Based on the answers given, I realized my mistake (which is a bit embarrassing in the hindsight.) So here is roughly what is going on form a statistician's perspective:

Let us say the price of the call option and the stock are $C_t$ and $S_t$ and the relation is $C_t = f(S_t;t)$. Let us say that the interval we consider is small enough that the dependence of $f(\cdot,t)$ on $t$ can be ignored, i.e., we assume $C_t = f(S_t)$. By a first-order Taylor expansion around $S_{t_0}$ (again rough approx.), we would have $$ C_t \approx C_{t_0} + \delta (S_t - S_{t_0}) $$ where $\delta = f'(S_{t_0}) = \partial f / \partial S\mid_{S=S_{t_0}}$. Letting $\alpha= C_{t_0} - \delta S_{t_0}$, we can model the price as $$ C_t = \alpha + \delta S_t + \epsilon_t $$ in a small interval around $t_0$. Fitting the regression by least squares will give $$\hat \delta = \frac{\rho_{CS}}{\rho_{SS}}$$ where $\rho_{CS} = \frac1{|I|} \sum_{t \in I} (C_t - \bar C)(S_t - \bar S)$ is the empirical covariance between $C_t$ and $S_t$ and $\rho_{SS} = \frac1{|I|} \sum_{t \in I} (S_t - \bar S)^2$ is the empirical variance of $S_t$. On the other hand the (empirical) correlation coefficient between the two would be $$ \hat r = \frac{\rho_{CS}}{\sqrt{\rho_{CC} \rho_{SS}}}. $$ The correlation coefficient would be the sensitivity of the normalized price of the call option to the normalized price of the stock when both are standardized by their standard deviations.

Answer 4

No I think your math might be not completely correct. options are non linear so can not be compared to linear regression derived statistics, it is derived from ito's lemma which states a taylor expansion of a terms around a Brownian motion function only go to the second degree hence the mean and variance describe the function, and the resultant equation of the black scholes model is a Partial differential equation, non-linear. There is no beta, no correlation co-efficient etc, it is a whole different ball game.

Answer 5

I am not sure if you are aware volatility of stock price is meaningless , what volatility actually is, is the measure of the standard deviation of the daily change in stock price over a year.

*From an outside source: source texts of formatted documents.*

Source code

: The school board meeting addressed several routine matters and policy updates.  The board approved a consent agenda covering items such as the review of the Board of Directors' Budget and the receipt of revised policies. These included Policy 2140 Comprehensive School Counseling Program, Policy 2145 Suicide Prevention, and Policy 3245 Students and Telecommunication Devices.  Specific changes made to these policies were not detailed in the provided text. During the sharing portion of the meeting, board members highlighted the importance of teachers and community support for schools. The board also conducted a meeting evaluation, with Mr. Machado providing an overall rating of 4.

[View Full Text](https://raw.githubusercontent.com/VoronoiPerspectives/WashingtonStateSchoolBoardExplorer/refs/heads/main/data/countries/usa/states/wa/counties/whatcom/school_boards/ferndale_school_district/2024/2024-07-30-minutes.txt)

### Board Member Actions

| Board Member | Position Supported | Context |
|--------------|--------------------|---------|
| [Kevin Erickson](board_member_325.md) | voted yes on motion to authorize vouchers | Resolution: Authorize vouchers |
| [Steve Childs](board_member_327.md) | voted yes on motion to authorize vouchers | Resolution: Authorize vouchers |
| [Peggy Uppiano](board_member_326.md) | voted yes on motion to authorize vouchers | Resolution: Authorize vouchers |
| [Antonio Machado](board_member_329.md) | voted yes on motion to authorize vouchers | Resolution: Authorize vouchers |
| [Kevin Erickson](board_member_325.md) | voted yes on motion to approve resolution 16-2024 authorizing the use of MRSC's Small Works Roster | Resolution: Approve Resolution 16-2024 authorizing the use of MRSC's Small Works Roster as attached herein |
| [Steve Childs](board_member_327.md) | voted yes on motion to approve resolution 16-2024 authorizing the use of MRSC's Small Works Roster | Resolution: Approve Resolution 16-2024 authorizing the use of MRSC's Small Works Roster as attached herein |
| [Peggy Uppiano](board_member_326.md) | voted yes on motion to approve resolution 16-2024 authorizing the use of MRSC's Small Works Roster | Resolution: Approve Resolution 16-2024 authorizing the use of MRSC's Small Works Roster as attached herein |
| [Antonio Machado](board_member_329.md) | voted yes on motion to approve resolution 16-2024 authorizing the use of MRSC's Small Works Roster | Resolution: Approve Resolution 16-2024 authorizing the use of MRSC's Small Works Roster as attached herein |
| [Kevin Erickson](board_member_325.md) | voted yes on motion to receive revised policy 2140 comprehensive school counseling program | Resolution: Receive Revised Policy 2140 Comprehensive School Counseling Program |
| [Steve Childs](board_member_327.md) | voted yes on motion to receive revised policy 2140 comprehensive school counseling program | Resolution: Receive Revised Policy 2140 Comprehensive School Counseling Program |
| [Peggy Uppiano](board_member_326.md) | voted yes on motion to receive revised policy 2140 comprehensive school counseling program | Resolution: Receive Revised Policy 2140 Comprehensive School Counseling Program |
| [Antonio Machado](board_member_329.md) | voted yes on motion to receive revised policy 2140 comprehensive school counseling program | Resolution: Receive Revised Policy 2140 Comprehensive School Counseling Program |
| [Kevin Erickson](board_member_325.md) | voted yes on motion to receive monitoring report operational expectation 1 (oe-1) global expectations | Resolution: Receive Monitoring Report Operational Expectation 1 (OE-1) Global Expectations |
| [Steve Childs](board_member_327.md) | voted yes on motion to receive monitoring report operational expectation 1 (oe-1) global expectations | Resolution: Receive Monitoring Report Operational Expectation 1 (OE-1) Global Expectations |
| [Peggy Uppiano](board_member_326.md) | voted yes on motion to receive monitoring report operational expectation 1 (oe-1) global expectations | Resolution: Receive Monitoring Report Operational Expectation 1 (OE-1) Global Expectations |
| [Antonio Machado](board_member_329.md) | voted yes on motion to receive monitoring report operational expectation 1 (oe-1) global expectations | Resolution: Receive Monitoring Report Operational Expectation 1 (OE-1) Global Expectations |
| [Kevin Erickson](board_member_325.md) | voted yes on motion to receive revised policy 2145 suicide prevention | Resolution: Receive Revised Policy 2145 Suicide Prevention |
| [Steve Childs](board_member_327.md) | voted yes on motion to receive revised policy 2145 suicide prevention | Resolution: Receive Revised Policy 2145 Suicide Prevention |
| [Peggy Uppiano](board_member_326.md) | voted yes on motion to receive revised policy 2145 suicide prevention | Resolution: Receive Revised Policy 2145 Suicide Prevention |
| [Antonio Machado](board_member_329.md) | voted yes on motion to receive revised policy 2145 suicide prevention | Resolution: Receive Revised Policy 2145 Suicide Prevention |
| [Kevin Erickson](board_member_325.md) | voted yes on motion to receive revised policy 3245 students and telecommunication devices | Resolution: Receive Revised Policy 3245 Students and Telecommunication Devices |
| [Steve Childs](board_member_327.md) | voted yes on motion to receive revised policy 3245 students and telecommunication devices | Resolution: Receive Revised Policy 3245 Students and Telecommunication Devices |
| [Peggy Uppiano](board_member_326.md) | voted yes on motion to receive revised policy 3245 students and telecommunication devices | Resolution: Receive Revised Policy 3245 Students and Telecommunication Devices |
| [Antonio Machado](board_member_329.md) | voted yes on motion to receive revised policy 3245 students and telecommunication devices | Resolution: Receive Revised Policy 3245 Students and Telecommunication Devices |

You are comparing apples and peaches when you say "The correlation coefficient would be the sensitivity of the normalized price of the call option to the normalized price of the stock when both are standardized by their standard deviations."

Answer 6

No you are off on a completely irrelevant tangent, you can not say forget black scholes, unless you price with the Cox Ross or other Binomial or Trinomial models, these are the absolute essence of options trading, there is no parrallel linearisation of this, and as I pointed out in BS model Taylor expansion goes to the second degree polynomial, please refer to ito's lemma. The black scholes price never ever matches the real price, first you have to derive the market implied volatility and then feed that back to get the real price. Using one of the many other volatility methods GARCH, EWMA, Standard Deviation, etc, you can come up with an idealised perfect riskless market price, but it bears no resemblance to the market price, and is only helpful because it shows the possibility of regression to the mean. Options trading is literally based on rocket science as it is, why are you so insistent on unnecessarily irrelevant complicated mathematics, learn before you try and reinvent the wheel, you are not sure of what you are doing at all.